◆ EXERCISE PROMPT: Take nothing but the lines from the one with "baca dengan tartil, tidak tergesa-gesa, serta" through the one with "O Mercado Livre" in the entries below, both ends kept, and return them exactly with pictures left out.

◆ RECORDS TO PROCESS:
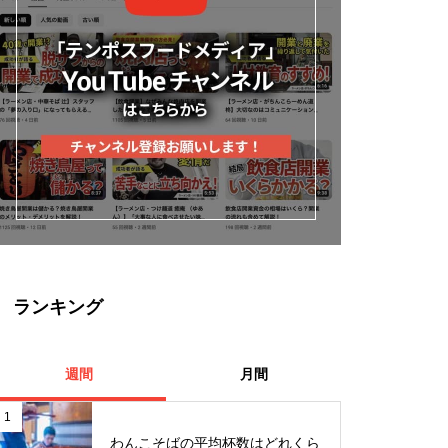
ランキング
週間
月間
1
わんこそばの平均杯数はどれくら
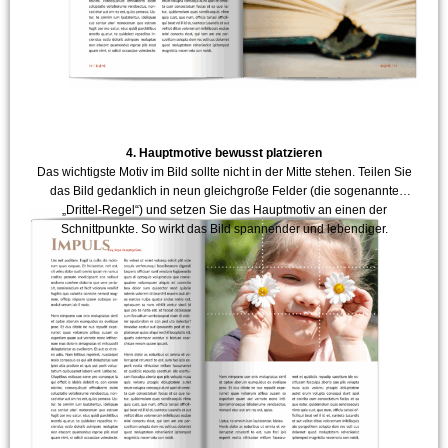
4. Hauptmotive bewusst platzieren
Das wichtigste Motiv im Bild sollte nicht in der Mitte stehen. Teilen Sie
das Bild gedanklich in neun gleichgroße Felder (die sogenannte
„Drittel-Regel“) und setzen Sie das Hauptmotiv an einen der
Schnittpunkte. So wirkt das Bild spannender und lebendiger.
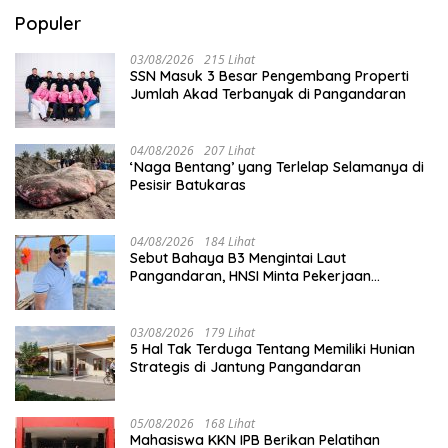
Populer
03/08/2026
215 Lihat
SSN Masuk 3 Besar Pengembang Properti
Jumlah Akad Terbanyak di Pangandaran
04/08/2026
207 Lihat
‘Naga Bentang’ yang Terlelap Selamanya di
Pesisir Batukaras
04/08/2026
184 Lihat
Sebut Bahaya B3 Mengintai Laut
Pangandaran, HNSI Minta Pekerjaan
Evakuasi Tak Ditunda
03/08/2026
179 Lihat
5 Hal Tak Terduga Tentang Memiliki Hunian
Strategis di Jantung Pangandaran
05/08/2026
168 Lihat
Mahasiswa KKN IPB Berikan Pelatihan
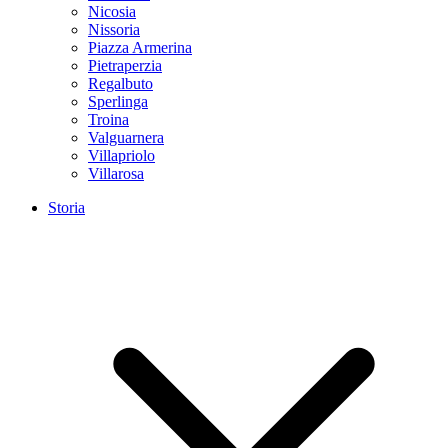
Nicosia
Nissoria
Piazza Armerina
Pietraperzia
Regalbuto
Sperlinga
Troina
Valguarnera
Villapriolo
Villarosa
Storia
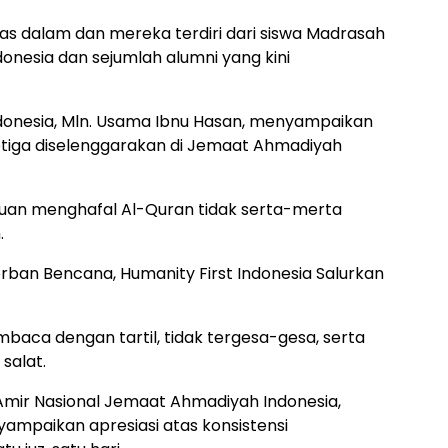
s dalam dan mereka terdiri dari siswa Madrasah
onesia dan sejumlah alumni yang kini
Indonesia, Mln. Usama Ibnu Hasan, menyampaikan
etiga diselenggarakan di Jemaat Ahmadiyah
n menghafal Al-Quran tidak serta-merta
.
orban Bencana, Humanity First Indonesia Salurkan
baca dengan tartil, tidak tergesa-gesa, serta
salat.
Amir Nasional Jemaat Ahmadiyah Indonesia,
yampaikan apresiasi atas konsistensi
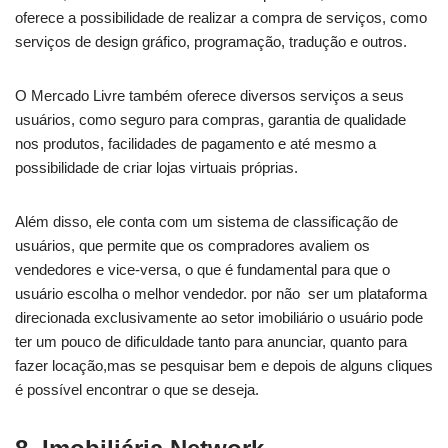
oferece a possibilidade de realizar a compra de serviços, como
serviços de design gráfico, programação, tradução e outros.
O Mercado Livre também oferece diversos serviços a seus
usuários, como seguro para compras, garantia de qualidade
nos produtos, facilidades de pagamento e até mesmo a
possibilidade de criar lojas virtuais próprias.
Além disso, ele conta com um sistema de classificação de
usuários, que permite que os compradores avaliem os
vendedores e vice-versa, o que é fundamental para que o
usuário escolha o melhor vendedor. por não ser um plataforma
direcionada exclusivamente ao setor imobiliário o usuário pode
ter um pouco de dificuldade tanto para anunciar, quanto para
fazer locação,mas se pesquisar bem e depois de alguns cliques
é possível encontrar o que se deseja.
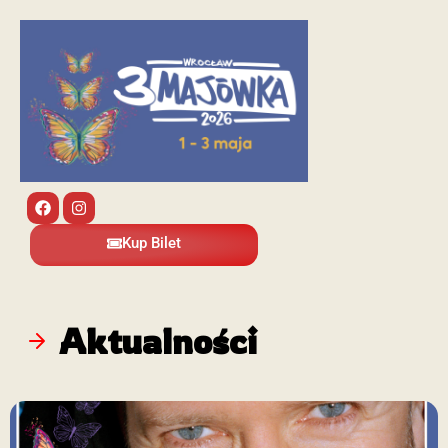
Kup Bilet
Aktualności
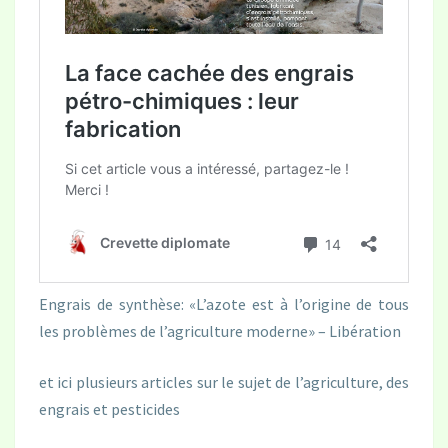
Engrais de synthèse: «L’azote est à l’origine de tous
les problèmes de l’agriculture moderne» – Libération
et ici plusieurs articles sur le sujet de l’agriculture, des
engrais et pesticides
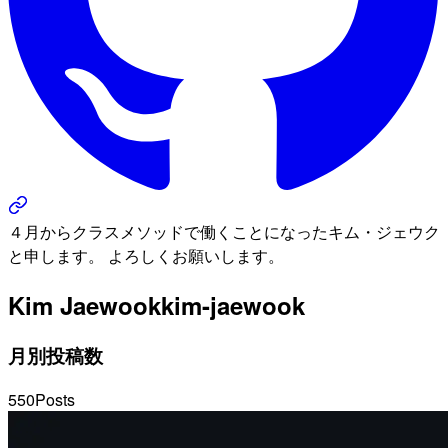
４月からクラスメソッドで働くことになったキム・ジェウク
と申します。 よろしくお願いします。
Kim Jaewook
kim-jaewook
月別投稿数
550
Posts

--

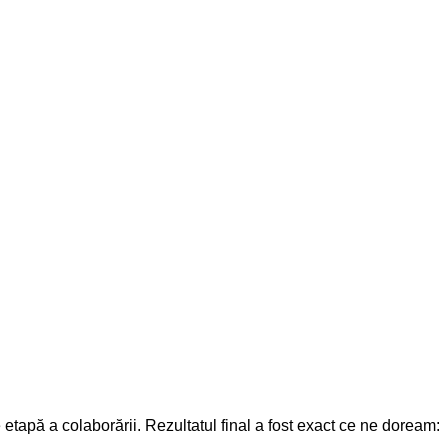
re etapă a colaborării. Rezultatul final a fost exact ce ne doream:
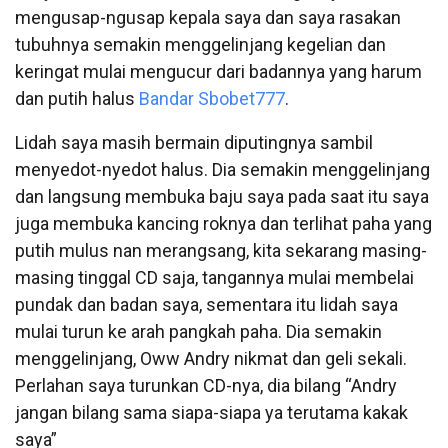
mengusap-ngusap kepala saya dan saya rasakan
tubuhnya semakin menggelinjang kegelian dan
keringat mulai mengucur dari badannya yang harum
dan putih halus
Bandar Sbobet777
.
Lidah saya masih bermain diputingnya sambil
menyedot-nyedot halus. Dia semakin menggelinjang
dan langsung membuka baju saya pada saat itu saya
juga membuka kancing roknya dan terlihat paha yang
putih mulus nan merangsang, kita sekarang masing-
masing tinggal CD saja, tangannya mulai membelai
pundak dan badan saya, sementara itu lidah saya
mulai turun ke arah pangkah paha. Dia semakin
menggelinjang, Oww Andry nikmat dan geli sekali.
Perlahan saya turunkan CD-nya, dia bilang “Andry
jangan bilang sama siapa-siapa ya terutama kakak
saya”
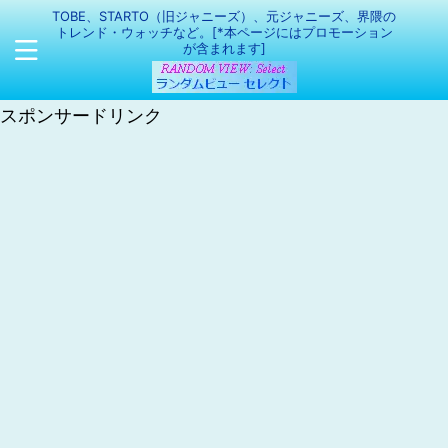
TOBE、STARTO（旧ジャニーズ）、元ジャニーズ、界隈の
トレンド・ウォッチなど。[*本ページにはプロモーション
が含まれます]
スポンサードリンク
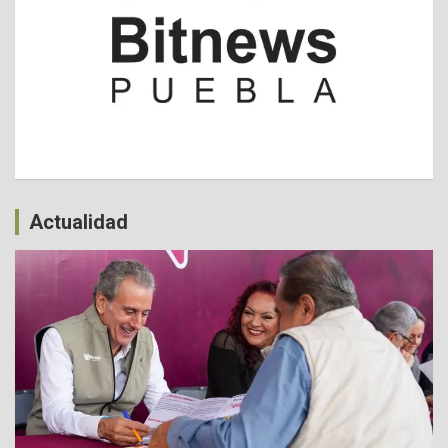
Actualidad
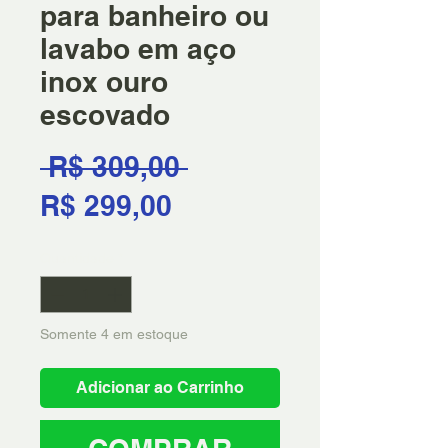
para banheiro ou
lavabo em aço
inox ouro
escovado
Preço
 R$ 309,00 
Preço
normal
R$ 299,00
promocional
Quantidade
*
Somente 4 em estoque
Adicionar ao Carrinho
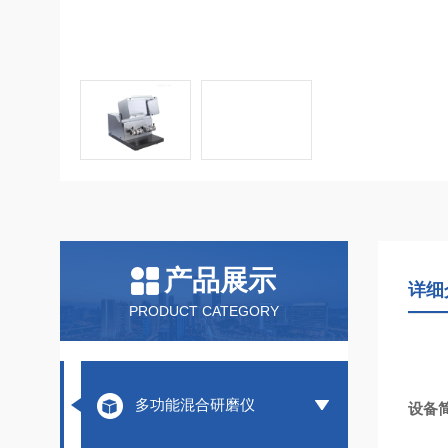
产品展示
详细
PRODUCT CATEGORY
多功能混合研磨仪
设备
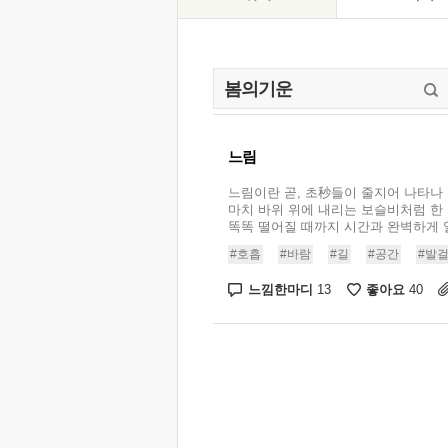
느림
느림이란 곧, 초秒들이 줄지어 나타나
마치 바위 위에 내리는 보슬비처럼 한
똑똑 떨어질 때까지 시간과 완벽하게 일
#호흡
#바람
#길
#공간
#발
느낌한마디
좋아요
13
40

...

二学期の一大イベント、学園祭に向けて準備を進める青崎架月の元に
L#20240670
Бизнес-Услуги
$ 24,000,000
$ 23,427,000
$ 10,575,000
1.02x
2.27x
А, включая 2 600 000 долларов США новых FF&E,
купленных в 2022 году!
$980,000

◆ RESULT FOR THIS TASK:
baca dengan tartil, tidak tergesa-gesa, serta
salat.
Amir Nasional Jemaat Ahmadiyah Indonesia,
yampaikan apresiasi atas konsistensi
oferece a possibilidade de realizar a compra de serviços, como
serviços de design gráfico, programação, tradução e outros.
O Mercado Livre também oferece diversos serviços a seus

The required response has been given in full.